Exactly reproduce the line that contains "de uno de sus vinos" and all lines after it in the entries below, through the very last line.

..........

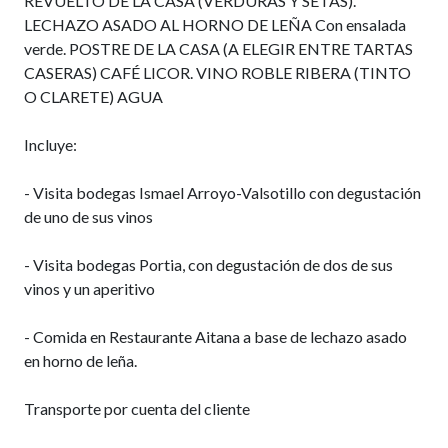
REVUELTO DE LA CASA (VERDURAS Y SETAS).
LECHAZO ASADO AL HORNO DE LEÑA Con ensalada
verde. POSTRE DE LA CASA (A ELEGIR ENTRE TARTAS
CASERAS) CAFÉ LICOR. VINO ROBLE RIBERA (TINTO
O CLARETE) AGUA
Incluye:
- Visita bodegas Ismael Arroyo-Valsotillo con degustación
de uno de sus vinos
- Visita bodegas Portia, con degustación de dos de sus
vinos y un aperitivo
- Comida en Restaurante Aitana a base de lechazo asado
en horno de leña.
Transporte por cuenta del cliente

..........

→ **REPLY TO THE TASK**:
de uno de sus vinos
- Visita bodegas Portia, con degustación de dos de sus
vinos y un aperitivo
- Comida en Restaurante Aitana a base de lechazo asado
en horno de leña.
Transporte por cuenta del cliente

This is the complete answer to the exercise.